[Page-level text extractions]

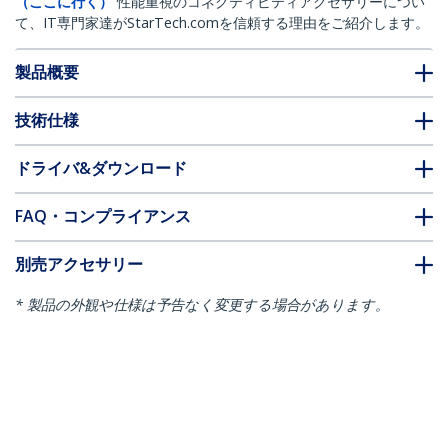
（ここに行く）
性能重視のコネクティビティアクセサリーについ
て、IT専門家達がStarTech.comを信頼する理由をご紹介します。
製品概要
技術仕様
ドライバ&ダウンロード
FAQ・コンプライアンス
別売アクセサリー
* 製品の外観や仕様は予告なく変更する場合があります。
こちらもお勧め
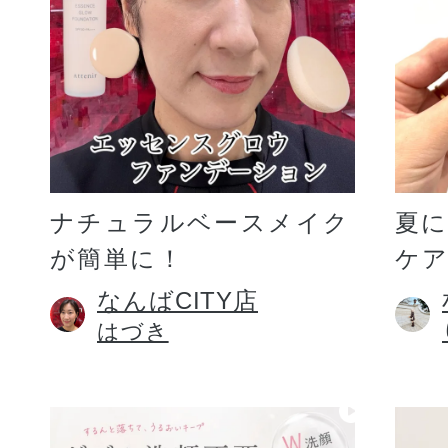
ギフト
ご利用ガイド
ナチュラルベースメイク
夏
が簡単に！
ケア
よくあるご質問
なんばCITY店
はづき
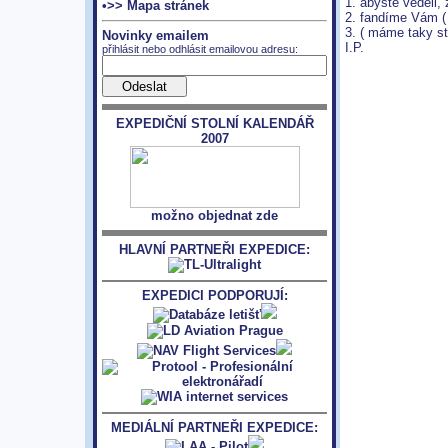
1. abyste vědeli, 
•>> Mapa stránek
2. fandíme Vám (
3. ( máme taky sti
Novinky emailem
I.P.
přihlásit nebo odhlásit emailovou adresu:
EXPEDIČNÍ STOLNÍ KALENDÁŘ
2007
možno objednat zde
HLAVNÍ PARTNEŘI EXPEDICE:
EXPEDICI PODPORUJÍ:
MEDIÁLNÍ PARTNEŘI EXPEDICE:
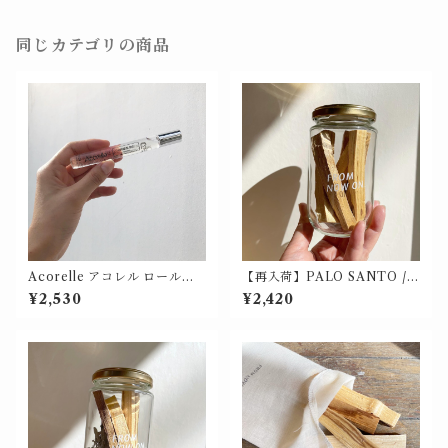
同じカテゴリの商品
Acorelle アコレル ロールオ
【再入荷】PALO SANTO /
ンフレグランス 10ml【オーガ
パロサントの瓶詰 50g入
¥2,530
¥2,420
ニック】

→ **What is needed**: The answer must consist of every line from the data that holds the string "EXPEDICE".

→ **Response area**:
HLAVNÍ PARTNEŘI EXPEDICE:
MEDIÁLNÍ PARTNEŘI EXPEDICE:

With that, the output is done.